Di Kairo Arafat diberitakan melempar kertas berisi rencana Israel tersebut ke udara dan menggambarkannya lebih rasisme dibandingkan dengan praktek apartheid di Afrika Selatan.

Ia juga menganggap usul Israel itu sebagai pukulan keras terhadap persetujuan yang telah dicapai antara Palestina dan Israel.

Rakyat Palestina telah lama memandang pengaturan tentara Israel dari Al-Khalil sebagai ujian bagi komitmen Netanyahu terhadap persetujuan perdamaian yang ditandatangani PLO dengan pemerintah Partai Buruh Israel di Washington September 1993.

Kota itu tempat makam Nabi Ibrahim A.S., cikal bakal bangsa Yahudi dan Palestina, bersama putra-putranya, telah sering menjadi ajang bentrokan Palestina-Israel.

Bulan Agustus 1929, sebanyak 50 orang Yahudi tewas di tangan orang Arab dan Februari 1994 tak kurang dari 60 orang Palestina dibantai pemukim ekstrim Yahudi.

Persetujuan tahun 1995 mengenai perluasan otonomi Palestina di Tepi Barat, saat Israel diharuskan mundur dari tujuh kota kecil di Tepi Barat ke garis sebelum Perang Timur Tengah tahun 1967, memberi pengecualian bagi Al-Khalil.

Berdasarkan Pasal Tujuh persetujuan otonomi yang ditandatangani di Washington 1995, Israel setuju untuk mengatur tentaranya dari Al-Khalil dan menyerahkan 80 kota tersebut kepada Pemerintah Otonomi Palestina.

Israel juga setuju Pemerintah Otonomi Palestina menempatkan 400 personil polisi yang diperlengkapi 200 pistol dan 100 senapan senjata serta 20 kendaraan di daerah yang ditandai dalam peta sebagai H2.

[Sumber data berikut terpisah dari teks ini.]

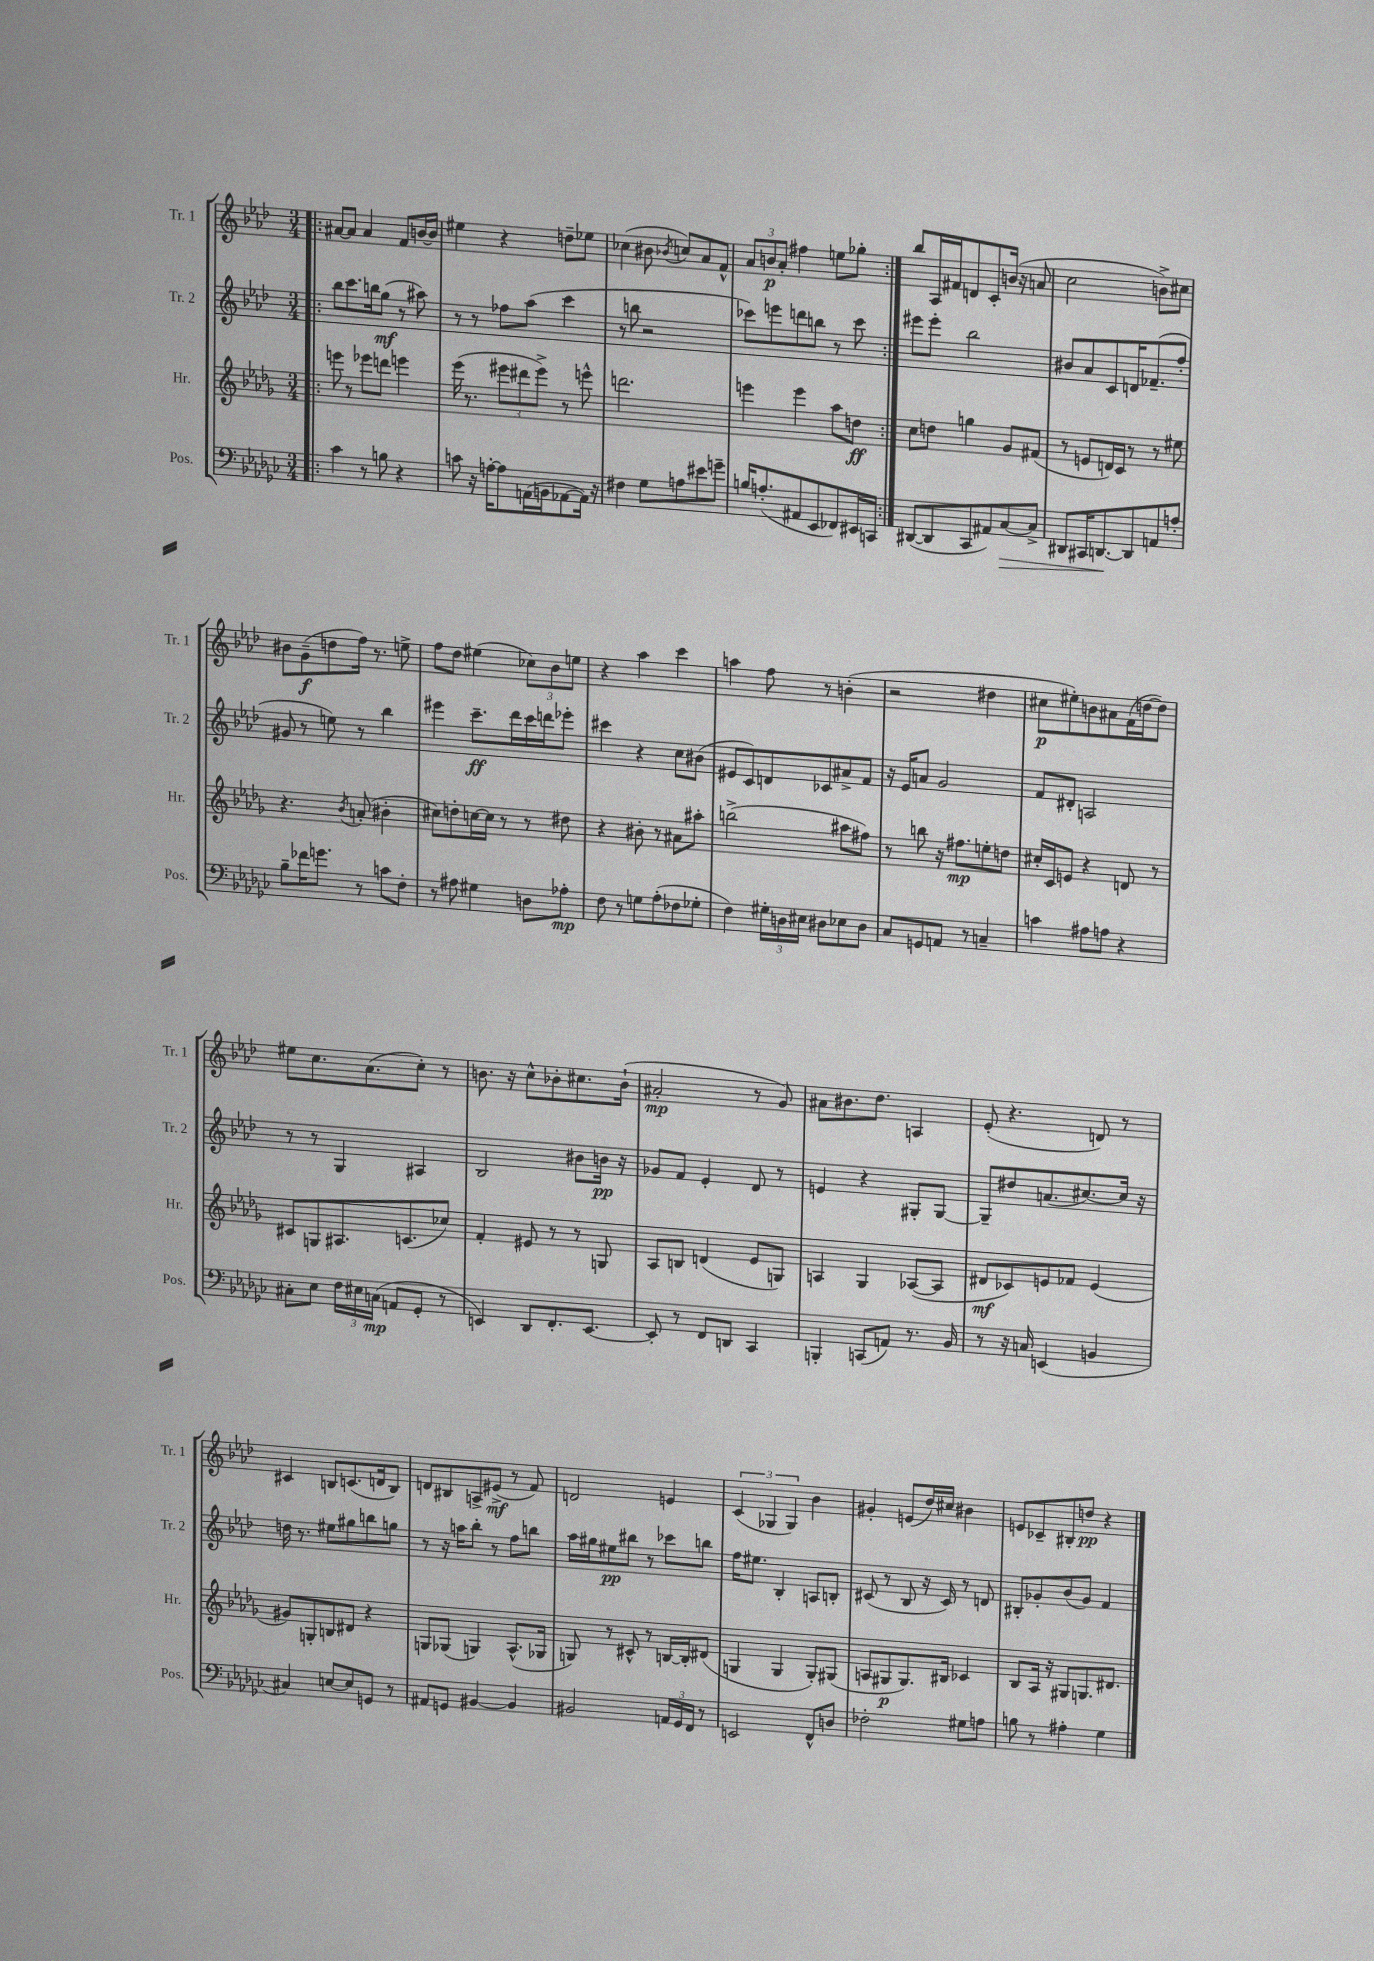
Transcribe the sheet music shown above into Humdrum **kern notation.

**kern	**kern	**kern	**kern
*staff4	*staff3	*staff2	*staff1
*clefF4	*clefG2	*clefG2	*clefG2
*k[b-e-a-d-g-c-]	*k[b-e-a-d-g-]	*k[b-e-a-d-]	*k[b-e-a-d-]
*M3/4	*M3/4	*M3/4	*M3/4
=!|:	=!|:	=!|:	=!|:
4c-	8eee	8bb-	[8a#
.	8r	8.ccc	8a#]
8r	8eee-	.	4a#
.	.	16bb	.
8B	8ddd	(8gg	.
4r	4eee	8r	8f
.	.	8aa#)	[16b
.	.	.	16b]
=	=	=	=
8c	(16eee-	8r	4ee#
.	8.r	.	.
16r	.	8r	.
[16A'	.	.	.
8A]	12eee#	8ff-	4r
.	12ddd#	.	.
(16AA	.	(8aa-	.
.	12eee#^)	.	.
16BB	.	.	.
[8AA-	8r	4ccc	8dd~
16AA-])	8eee^^	.	8ee-
16r	.	.	.
=	=	=	=
4F#	2.ddd	8r	(4cc-
.	.	8bb	.
8G-	.	2r	8b#
.	.	.	8qb-
8A	.	.	8cc)
8e#	.	.	8a-
8g~	.	.	8f^^
=	=	=	=
16B	4eee	8ccc-)	12a-
(8.A'	.	.	.
.	.	.	12b
.	.	8eee	.
.	.	.	12a-'
8AA#	4eee	8ddd	4ff#
8EE-	.	8bb	.
8FF-)	8aa-	8r	8ee
16EE#	8dd	8ccc-	8gg-'
16CC	.	.	.
=:|!	=:|!	=:|!	=:|!
([8DD#	8cc	8eee#	8bb-
8DD#]	8dd	8eee#'	16A-
.	.	.	16f#
8CC-	4gg	2bb-	8d
8AA#)	.	.	8c'
[8C-	8g-	.	(16b
.	.	.	16r
8C-^]	(8f#	.	8a
=	=	=	=
8DD#	8r	8b#	2cc
16CC#	8e	8a-	.
[8.DD	.	.	.
.	16d)	8c	.
.	16c	.	.
8DD]	8r	16d	.
.	.	(8.f-~	.
8AA	8r	.	8b^)
8A'	8ee#	8ff'	8cc#
=	=	=	=
8B-~	4.r	8g#	8b#
16f-	.	8r	(8g~
8.g	.	.	.
.	.	8ee)	8dd
.	8qb-	.	.
8r	(8a'	8r	16ff)
.	.	.	8.r
8c	4b#'	4bb-	.
8F'	.	.	8ee^
=	=	=	=
8r	8cc#)	4eee#	8ff
8A#	8dd'	.	8dd-
4G#	[16cc	8.ccc~	(4ee#
.	16cc]	.	.
.	8r	.	.
.	.	16ddd-	.
8D	8r	16ccc	12cc-)
.	.	16ddd	.
.	.	.	12b-
8A-'	8dd#	8eee-'	.
.	.	.	12ee
=	=	=	=
8F	4r	4ccc#	4r
8r	.	.	.
8G	8b#'	4r	4aa-
(8A-'	8r	.	.
8F-	8a#	8cc	4ccc
8G-'	8aa#'	(8b#	.
=	=	=	=
4F)	(2bb^	8e#	4aa
.	.	8c)	.
24G#'	.	8d	8ff
24D	.	.	.
24E#	.	.	.
8D#	.	8c-	8r
8E-	8aa#	8a#^	(4b'
8D#	8ff#)	8f	.
=	=	=	=
8C-	8r	16r	2r
.	.	16e-	.
8GG	8bb	8a	.
8AA	16r	2g	.
.	8.ff#	.	.
8r	.	.	.
4C~	8ee'	.	4dd#
.	8dd	.	.
=	=	=	=
4c	16cc#'	8f	8cc#
.	16c	.	.
.	8e	8d#'	8ee#')
8A#	4r	2A	8b
8A	.	.	8a#
4r	8d	.	(16f
.	.	.	[16dd
.	8r	.	8dd])
=	=	=	=
8C#'	8c#	8r	8ee#
8E-	8G	8r	8.cc
24F	8.A#	4G	.
24E#	.	.	.
.	.	.	(8.a-
(24C	.	.	.
8AA	.	.	.
.	(8.c	.	.
8GG-'	.	4A#	8cc')
8r	8cc-)	.	8r
=	=	=	=
4EE)	4f'	2B-	8.b
.	.	.	16r
8DD-	8e#	.	8cc^^
8.FF'	8r	.	8b-'
.	8r	8b#	8.cc#
[8.EE	.	.	.
.	8G	16b	.
.	.	16r	(16b-`
=	=	=	=
8EE']	8A-	8g-	2a#'
8r	8B	8f	.
8FF	(4d	4e-'	.
8DD	.	.	.
4CC-	8e-	8d-	8r
.	8G)	8r	8g)
=	=	=	=
4BBB'	4A	4e	8a#
.	.	.	8.b#
(8CC	4G-	4r	.
.	.	.	8.dd-
8AA)	.	.	.
8.r	([8A-	8G#'	4A
.	8A-]	[8G#	.
16BB-	.	.	.
=	=	=	=
8r	8d#	8G#~]	(8e-'
16r	8c-)	8dd#	4.r
16C	.	.	.
(4EE	8e	(8.a	.
.	8f-	.	.
.	.	[8.cc#)	.
4BB	(4e	.	8d)
.	.	16cc#]	8r
.	.	16r	.
=	=	=	=
4C#)	8g#)	16dd	4c#
.	.	8.r	.
.	8G'	.	.
[8E	8B	8ee#	8B
8E]	8d#	8gg#	(8.c
8GG	4r	8bb	.
.	.	.	16d
8r	.	8gg	8B)
=	=	=	=
8AA#	8G	8r	8d
8GG	(8G-	16r	8B#
.	.	16aa	.
[4BB#	4G)	8bb-'	8A^
.	.	8r	(8e#^
4BB#]	(8.A-^^	8ff	8r
.	.	8bb	8f)
.	16G-	.	.
=	=	=	=
2BB#	8G)	16aa-	2d
.	.	16gg#	.
.	8r	8ee#	.
.	8c#^^	8bb#	.
.	8r	8r	.
24AA	[16B	8ccc-	4e
24GG-	.	.	.
.	16B']	.	.
24FF	.	.	.
8r	(8d#	8bb	.
=	=	=	=
2EE	4G	16ff	(6c
.	.	8.ee#	.
.	.	.	6G-
.	4G	4B-'	.
.	.	.	6G-)
8FF^^	8G')	8A	4b-
8D	(8G#	8B'	.
=	=	=	=
2F-'	8A	(8c#	4g#'
.	8G#	8r	.
.	8.G#)	8B-	(8e
.	.	16r	16dd-)
.	16B#	16c#)	16cc#
8G#	4c-	8r	4b#
8A	.	8d	.
=	=	=	=
8B	8B-	8B#'	8e
8r	16A-	8g-'	8c-~
.	16r	.	.
4A#'	8G#	(8b-	8B#'
.	8.G	8g-)	8dd
4G-	.	4f	4r
.	8.d#	.	.
==	==	==	==
*-	*-	*-	*-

Netanyahu, setelah terjadi bentrokan antara militer Israel dan pemrotes serta polisi Palestina di Tepi Barat akibat tindakan Israel membuka kembali terowongan di lingkungan kompleks masjid Al-Aqsha di Jerusalem belum lama ini, juga telah mengusulkan agar polisi Palestina hanya dipersenjatai pistol.

Bagian lain kota itu, tempat tinggal sebanyak 400 pemukim Yahudi, akan tetap berada di bawah kekuasaan Israel. Pemerintah administrasi Palestina di Al-Khalil akan memberi pelayanan bagi masyarakat Arab dan Yahudi.

Persetujuan tersebut juga memungkinkan dilakukannya patroli bersama oleh pasukan keamanan Israel dan Palestina di daerah-daerah yang dianggap penting bagi masyarakat Arab dan Israel.

Namun, Netanyahu menuntut dilakukannya perubahan dalam persetujuan tahun 1995 itu.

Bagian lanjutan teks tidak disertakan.